The stellar mass, size, and stellar velocity dispersion between the MASSIVE(n) and MASSIVE(n17) samples are compared in Appendix B. Here we find that the MASSIVE(n17) sample is uniformly sampled from the initial distribution of stellar mass, size, and stellar velocity dispersion and is 68% complete. As a result, our MASSIVE(n17) selection with available photometry is representative of the parent CND matched sample and can be considered a suitable minimal progenitor-biased reference sample.

2.4. Coma Cluster

As a local reference cluster we use Coma/A1656 complete to ${g}_{{rf}}^{{\prime} }\leqslant 16.1$ magnitudes, as used in Jørgensen et al. (2019). The scaling relations of the Coma cluster are well studied and we include them as a reference to other high-redshift comparisons. We adopt the 123 galaxies with average effective surface brightness, stellar velocity dispersion, and circularized sizes. The stellar velocity dispersion measurements (from Jørgensen et al. 2018) are derived from high signal-to-noise ratio (∼60 Å−1) spectra using the recipe presented in Jørgensen et al. (2017). The surface brightness is calculated using rest-frame Bessel B magnitudes based on the SDSS cmodelmag magnitude (see Appendix A in Jørgensen et al. 2019). The circularized effective radii are constructed from SDSS parameters to be a pseudo-Sérsic effective radii with the purpose of matching the "cmodelMag" magnitudes (see the method in Jørgensen et al. 2019). Both data sets are calibrated to the Legacy data (Jørgensen 1999; Jørgensen & Chiboucas 2013) to provide a trustworthy low-redshift reference cluster. For further details on the physical properties of the Coma cluster, we refer to Section 2 in Jørgensen et al. (2018).

--- RAW DATA ---
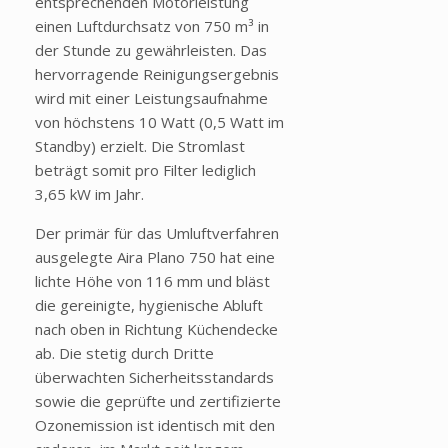
entsprechenden Motorleistung
einen Luftdurchsatz von 750 m³ in
der Stunde zu gewährleisten. Das
hervorragende Reinigungsergebnis
wird mit einer Leistungsaufnahme
von höchstens 10 Watt (0,5 Watt im
Standby) erzielt. Die Stromlast
beträgt somit pro Filter lediglich
3,65 kW im Jahr.
Der primär für das Umluftverfahren
ausgelegte Aira Plano 750 hat eine
lichte Höhe von 116 mm und bläst
die gereinigte, hygienische Abluft
nach oben in Richtung Küchendecke
ab. Die stetig durch Dritte
überwachten Sicherheitsstandards
sowie die geprüfte und zertifizierte
Ozonemission ist identisch mit den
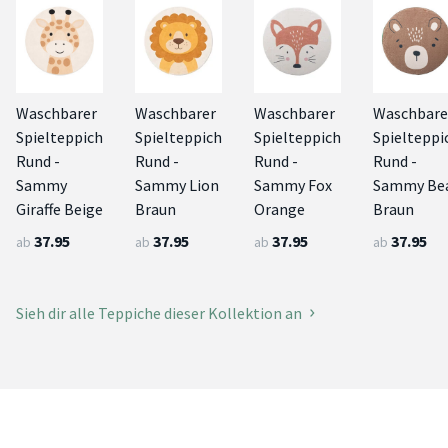
Waschbarer
Waschbarer
Waschbarer
Waschbare
Spielteppich
Spielteppich
Spielteppich
Spielteppi
Rund -
Rund -
Rund -
Rund -
Sammy
Sammy Lion
Sammy Fox
Sammy Be
Giraffe Beige
Braun
Orange
Braun
37.95
37.95
37.95
37.95
ab
ab
ab
ab
Sieh dir alle Teppiche dieser Kollektion an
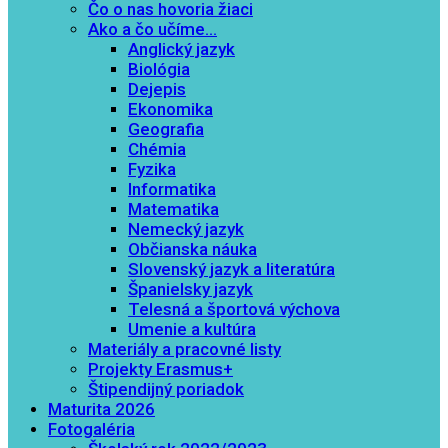
Čo o nas hovoria žiaci
Ako a čo učíme…
Anglický jazyk
Biológia
Dejepis
Ekonomika
Geografia
Chémia
Fyzika
Informatika
Matematika
Nemecký jazyk
Občianska náuka
Slovenský jazyk a literatúra
Španielsky jazyk
Telesná a športová výchova
Umenie a kultúra
Materiály a pracovné listy
Projekty Erasmus+
Štipendijný poriadok
Maturita 2026
Fotogaléria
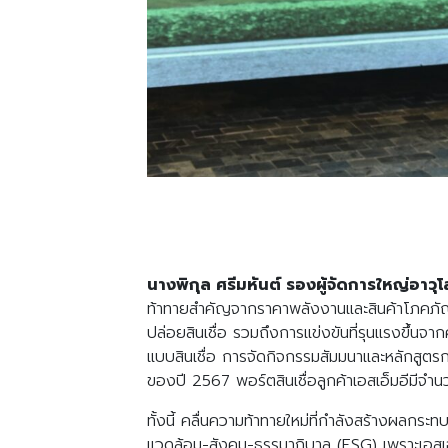
นางพิกุล ศรีมหันต์ รองผู้จัดการใหญ่อาวุ
ท้าทายสำคัญจากราคาพลังงานและสินค้าโภคภัณฑ์
ปล่อยสินเชื่อ รวมถึงการแข่งขันที่รุนแรงขึ้นจาก
แบบสินเชื่อ การจัดกิจกรรมสัมมนาและหลักสูตรก
ของปี 2567 พอร์ตสินเชื่อลูกค้าเอสเอ็มอีมีจำน
ทั้งนี้ คลื่นความท้าทายใหม่ที่กำลังสร้างผลกระ
แวดล้อม-สังคม-ธรรมาภิบาล (ESG) เพราะเอสเอ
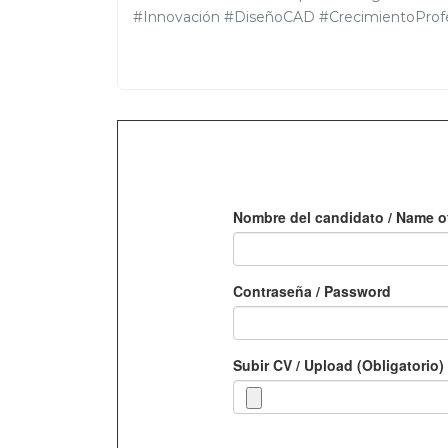
#Innovación #DiseñoCAD #CrecimientoProf
Nombre del candidato / Name o
Contraseña / Password
Subir CV / Upload (Obligatorio)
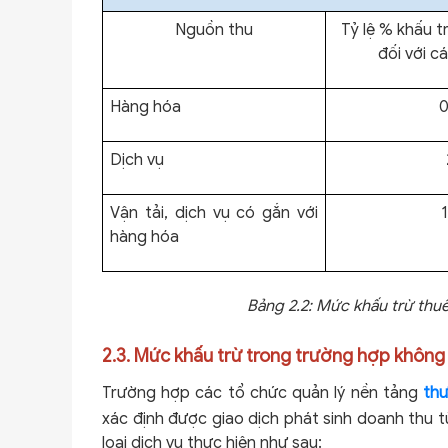
Nguồn thu
Tỷ lệ % khấu t
đối với c
Hàng hóa
Dịch vụ
Vận tải, dịch vụ có gắn với
hàng hóa
Bảng 2.2: Mức khấu trừ thu
2.3. Mức khấu trừ trong trường hợp không 
Trường hợp các tổ chức quản lý nền tảng
thư
xác định được giao dịch phát sinh doanh thu t
loại dịch vụ thực hiện như sau:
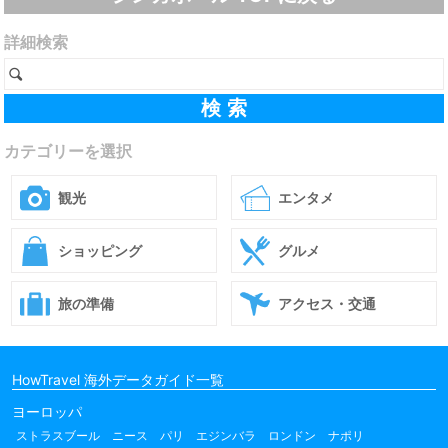
詳細検索
カテゴリーを選択
観光
エンタメ
ショッピング
グルメ
旅の準備
アクセス・交通
HowTravel 海外データガイド一覧
ヨーロッパ
ストラスブール
ニース
パリ
エジンバラ
ロンドン
ナポリ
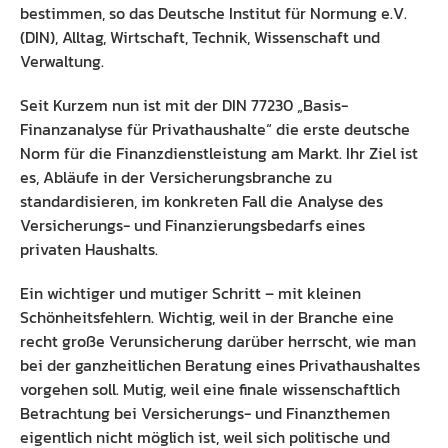
bestimmen, so das Deutsche Institut für Normung e.V.
Preisliste
Ausbildung Fachinformatiker
(DIN), Alltag, Wirtschaft, Technik, Wissenschaft und
Verwaltung.
Anleitung
Blog
Seit Kurzem nun ist mit der DIN 77230 „Basis-
Presse
Finanzanalyse für Privathaushalte“ die erste deutsche
Norm für die Finanzdienstleistung am Markt. Ihr Ziel ist
Kontakt
es, Abläufe in der Versicherungsbranche zu
standardisieren, im konkreten Fall die Analyse des
Datenschutz
Versicherungs- und Finanzierungsbedarfs eines
privaten Haushalts.
Ein wichtiger und mutiger Schritt – mit kleinen
Schönheitsfehlern. Wichtig, weil in der Branche eine
recht große Verunsicherung darüber herrscht, wie man
bei der ganzheitlichen Beratung eines Privathaushaltes
vorgehen soll. Mutig, weil eine finale wissenschaftlich
Betrachtung bei Versicherungs- und Finanzthemen
eigentlich nicht möglich ist, weil sich politische und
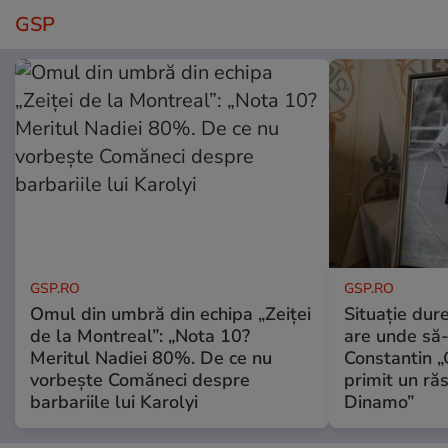
GSP
GSP.RO
GSP.RO
Omul din umbră din echipa „Zeiței
Situație dur
de la Montreal”: „Nota 10?
are unde să-
Meritul Nadiei 80%. De ce nu
Constantin 
vorbește Comăneci despre
primit un ră
barbariile lui Karolyi
Dinamo”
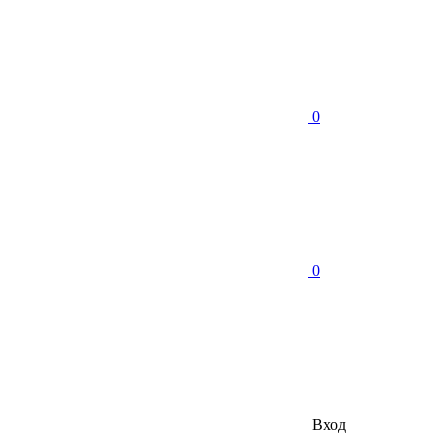
0
0
Вход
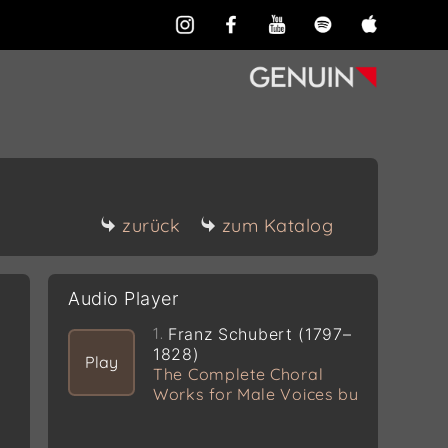
zurück
zum Katalog
Audio Player
1.
Franz Schubert (1797–
1828)
Play
The Complete Choral
Works for Male Voices by
Franz Schubert, Vol. 4
Frühlingsgesang D 740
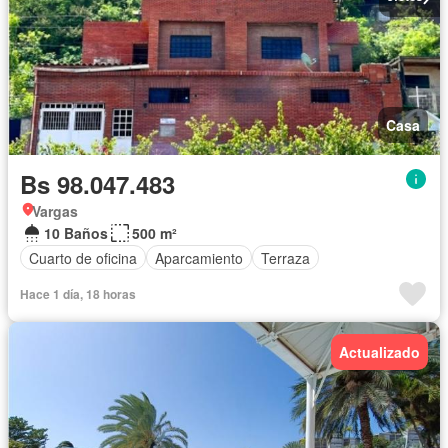
Casa
Bs 98.047.483
Vargas
10 Baños
500 m²
Cuarto de oficina
Aparcamiento
Terraza
Hace 1 día, 18 horas
Actualizado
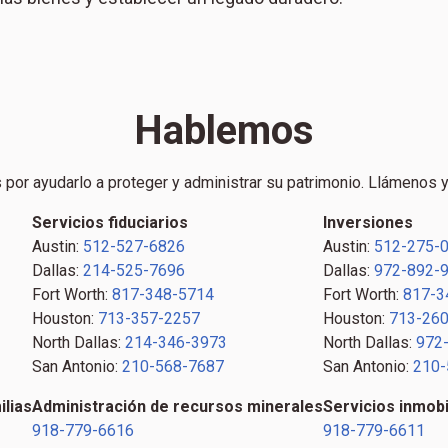
Hablemos
por ayudarlo a proteger y administrar su patrimonio. Llámenos y
Servicios fiduciarios
Inversiones
Austin:
512-527-6826
Austin:
512-275-
Dallas:
214-525-7696
Dallas:
972-892-
Fort Worth:
817-348-5714
Fort Worth:
817-3
Houston:
713-357-2257
Houston:
713-260
North Dallas:
214-346-3973
North Dallas:
972
San Antonio:
210-568-7687
San Antonio:
210-
ilias
Administración de recursos minerales
Servicios inmobi
918-779-6616
918-779-6611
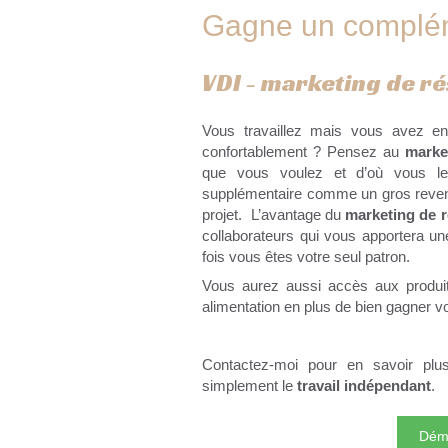
Gagne un complé
VDI - marketing de ré
Vous travaillez mais vous avez e
confortablement ? Pensez au
marke
que vous voulez et d’où vous le
supplémentaire comme un gros revenu
projet. L’avantage du
marketing de 
collaborateurs qui vous apportera 
fois vous êtes votre seul patron.
Vous aurez aussi accès aux produit
alimentation en plus de bien gagner v
Contactez-moi pour en savoir pl
simplement le
travail indépendant
.
Déma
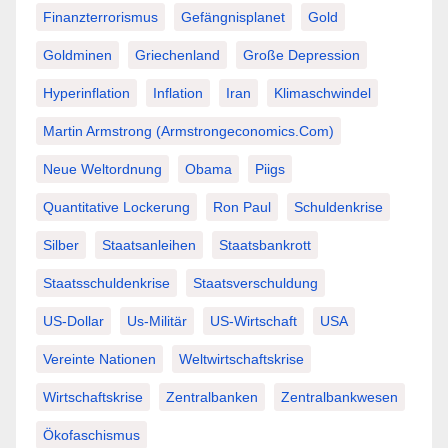
Finanzterrorismus
Gefängnisplanet
Gold
Goldminen
Griechenland
Große Depression
Hyperinflation
Inflation
Iran
Klimaschwindel
Martin Armstrong (Armstrongeconomics.com)
Neue Weltordnung
Obama
Piigs
Quantitative Lockerung
Ron Paul
Schuldenkrise
Silber
Staatsanleihen
Staatsbankrott
Staatsschuldenkrise
Staatsverschuldung
US-Dollar
Us-Militär
US-Wirtschaft
USA
Vereinte Nationen
Weltwirtschaftskrise
Wirtschaftskrise
Zentralbanken
Zentralbankwesen
Ökofaschismus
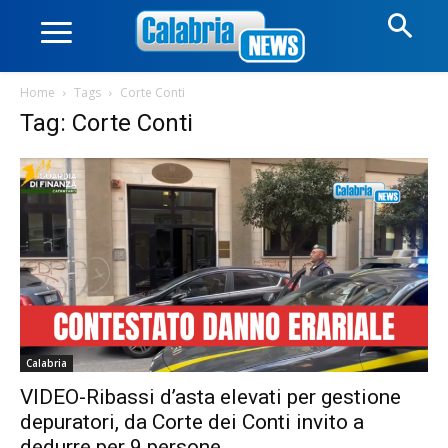
Home
Tags
Corte Conti
Tag: Corte Conti
Calabria
VIDEO-Ribassi d’asta elevati per gestione
depuratori, da Corte dei Conti invito a
dedurre per 9 persone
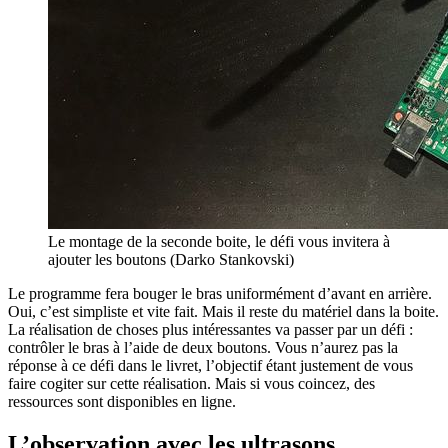
Le montage de la seconde boite, le défi vous invitera à
ajouter les boutons (Darko Stankovski)
Le programme fera bouger le bras uniformément d’avant en arrière.
Oui, c’est simpliste et vite fait. Mais il reste du matériel dans la boite.
La réalisation de choses plus intéressantes va passer par un défi :
contrôler le bras à l’aide de deux boutons. Vous n’aurez pas la
réponse à ce défi dans le livret, l’objectif étant justement de vous
faire cogiter sur cette réalisation. Mais si vous coincez, des
ressources sont disponibles en ligne.
L’observation avec les ultrasons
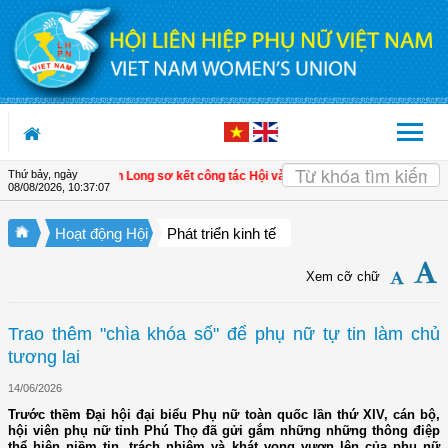
Truy cập nội dung luôn
Thứ bảy, ngày
m Ngãi, Vĩnh Long sơ kết công tác Hội và phong trào phụ nữ 6 tháng đầu năm 2
08/08/2026
,
10:37:08
Hoạt động Hội
Phát triển kinh tế
Xem cỡ chữ
Trao thêm "chìa khóa số" để phụ nữ tự tin làm chủ
tương lai
14/06/2026
Trước thềm Đại hội đại biểu Phụ nữ toàn quốc lần thứ XIV, cán bộ,
hội viên phụ nữ tỉnh Phú Thọ đã gửi gắm những những thông điệp
thể hiện niềm tin, trách nhiệm và khát vọng vươn lên của phụ nữ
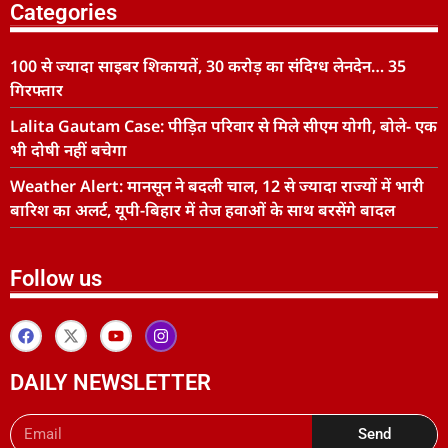
Categories
100 से ज्यादा साइबर शिकायतें, 30 करोड़ का संदिग्ध लेनदेन… 35
गिरफ्तार
Lalita Gautam Case: पीड़ित परिवार से मिले सीएम योगी, बोले- एक
भी दोषी नहीं बचेगा
Weather Alert: मानसून ने बदली चाल, 12 से ज्यादा राज्यों में भारी
बारिश का अलर्ट, यूपी-बिहार में तेज हवाओं के साथ बरसेंगे बादल
Follow us
DAILY NEWSLETTER
Send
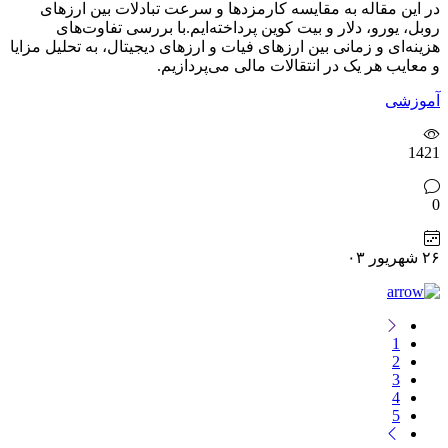
در این مقاله به مقایسه کارمزدها و سرعت تبادلات بین ارزهای
روبل، یورو، دلار و بیت کوین پرداخته‌ایم.با بررسی تفاوت‌های
هزینه‌ای و زمانی بین ارزهای فیات و ارزهای دیجیتال، به تحلیل مزایا
و معایب هر یک در انتقالات مالی می‌پردازیم.
آموزشی
1421
0
۲۶ شهریور ۰۳
1
2
3
4
5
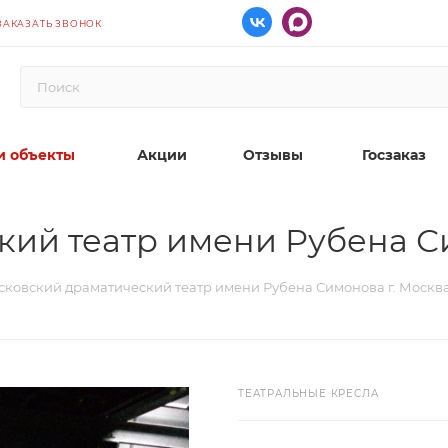
ЗАКАЗАТЬ ЗВОНОК
 объекты
Акции
Отзывы
Госзаказ
ий театр имени Рубена Си
ковский драматический театр имени Рубена Симонова г. Москв
ТЕАТРАЛЬНЫЕ КРЕСЛА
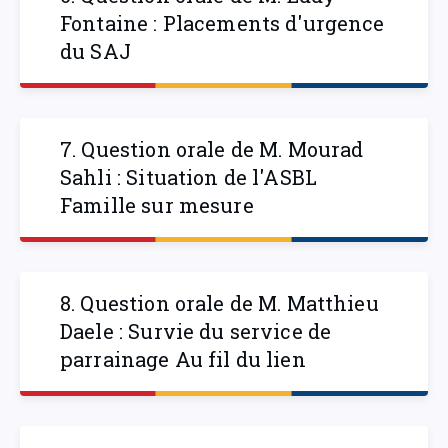
Fontaine : Placements d'urgence
du SAJ
7. Question orale de M. Mourad
Sahli : Situation de l'ASBL
Famille sur mesure
8. Question orale de M. Matthieu
Daele : Survie du service de
parrainage Au fil du lien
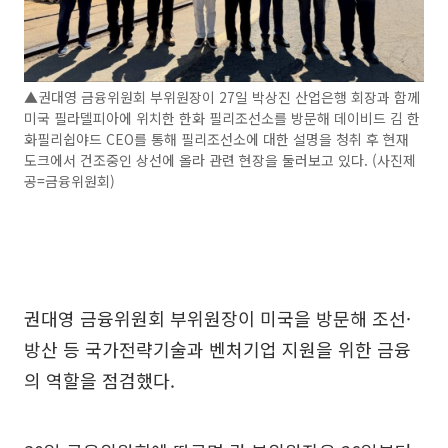
▲권대영 금융위원회 부위원장이 27일 박상진 산업은행 회장과 함께
미국 필라델피아에 위치한 한화 필리조선소를 방문해 데이비드 김 한
화필리쉽야드 CEO를 통해 필리조선소에 대한 설명을 청취 후 현재
도크에서 건조중인 상선에 올라 관련 현장을 둘러보고 있다. (사진제
공=금융위원회)
권대영 금융위원회 부위원장이 미국을 방문해 조선·
방산 등 국가전략기술과 벤처기업 지원을 위한 금융
의 역할을 점검했다.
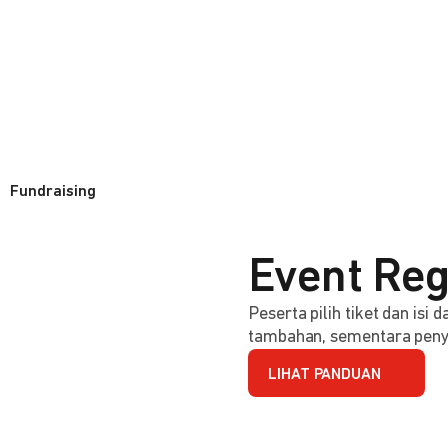
Fundraising
Event Reg
Peserta pilih tiket dan isi
tambahan, sementara penye
LIHAT PANDUAN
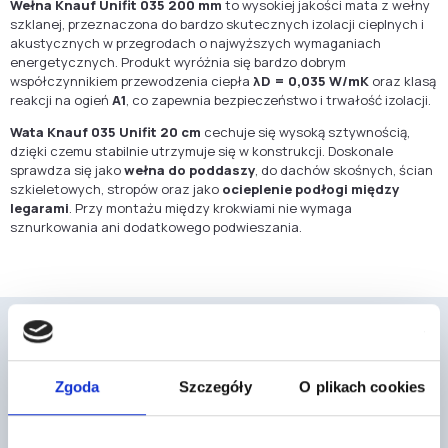
Wełna Knauf Unifit 035 200 mm
to wysokiej jakości mata z wełny
szklanej, przeznaczona do bardzo skutecznych izolacji cieplnych i
akustycznych w przegrodach o najwyższych wymaganiach
energetycznych. Produkt wyróżnia się bardzo dobrym
współczynnikiem przewodzenia ciepła
λD = 0,035 W/mK
oraz klasą
reakcji na ogień
A1
, co zapewnia bezpieczeństwo i trwałość izolacji.
Wata Knauf 035 Unifit 20 cm
cechuje się wysoką sztywnością,
dzięki czemu stabilnie utrzymuje się w konstrukcji. Doskonale
sprawdza się jako
wełna do poddaszy
, do dachów skośnych, ścian
szkieletowych, stropów oraz jako
ocieplenie podłogi między
legarami
. Przy montażu między krokwiami nie wymaga
sznurkowania ani dodatkowego podwieszania.
Zgoda
Szczegóły
O plikach cookies
Mogą cię również zainteresować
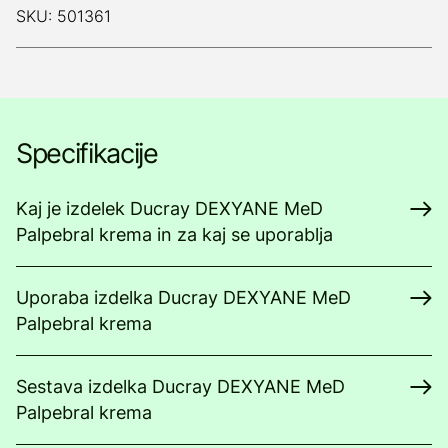
SKU: 501361
Specifikacije
Kaj je izdelek Ducray DEXYANE MeD
Palpebral krema in za kaj se uporablja
Uporaba izdelka Ducray DEXYANE MeD
Palpebral krema
Sestava izdelka Ducray DEXYANE MeD
Palpebral krema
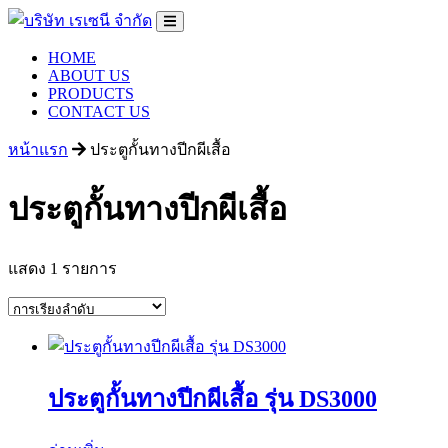
HOME
ABOUT US
PRODUCTS
CONTACT US
หน้าแรก
ประตูกั้นทางปีกผีเสื้อ
ประตูกั้นทางปีกผีเสื้อ
แสดง 1 รายการ
ประตูกั้นทางปีกผีเสื้อ รุ่น DS3000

--- YOUR ASSIGNMENT ---
Copy out the passage on the comparison samples and the Coma cluster above, word for word from start to finish.

--- TASK OUTPUT ---
The stellar mass, size, and stellar velocity dispersion between the MASSIVE(n) and MASSIVE(n17) samples are compared in Appendix B. Here we find that the MASSIVE(n17) sample is uniformly sampled from the initial distribution of stellar mass, size, and stellar velocity dispersion and is 68% complete. As a result, our MASSIVE(n17) selection with available photometry is representative of the parent CND matched sample and can be considered a suitable minimal progenitor-biased reference sample.

2.4. Coma Cluster

As a local reference cluster we use Coma/A1656 complete to ${g}_{{rf}}^{{\prime} }\leqslant 16.1$ magnitudes, as used in Jørgensen et al. (2019). The scaling relations of the Coma cluster are well studied and we include them as a reference to other high-redshift comparisons. We adopt the 123 galaxies with average effective surface brightness, stellar velocity dispersion, and circularized sizes. The stellar velocity dispersion measurements (from Jørgensen et al. 2018) are derived from high signal-to-noise ratio (∼60 Å−1) spectra using the recipe presented in Jørgensen et al. (2017). The surface brightness is calculated using rest-frame Bessel B magnitudes based on the SDSS cmodelmag magnitude (see Appendix A in Jørgensen et al. 2019). The circularized effective radii are constructed from SDSS parameters to be a pseudo-Sérsic effective radii with the purpose of matching the "cmodelMag" magnitudes (see the method in Jørgensen et al. 2019). Both data sets are calibrated to the Legacy data (Jørgensen 1999; Jørgensen & Chiboucas 2013) to provide a trustworthy low-redshift reference cluster. For further details on the physical properties of the Coma cluster, we refer to Section 2 in Jørgensen et al. (2018).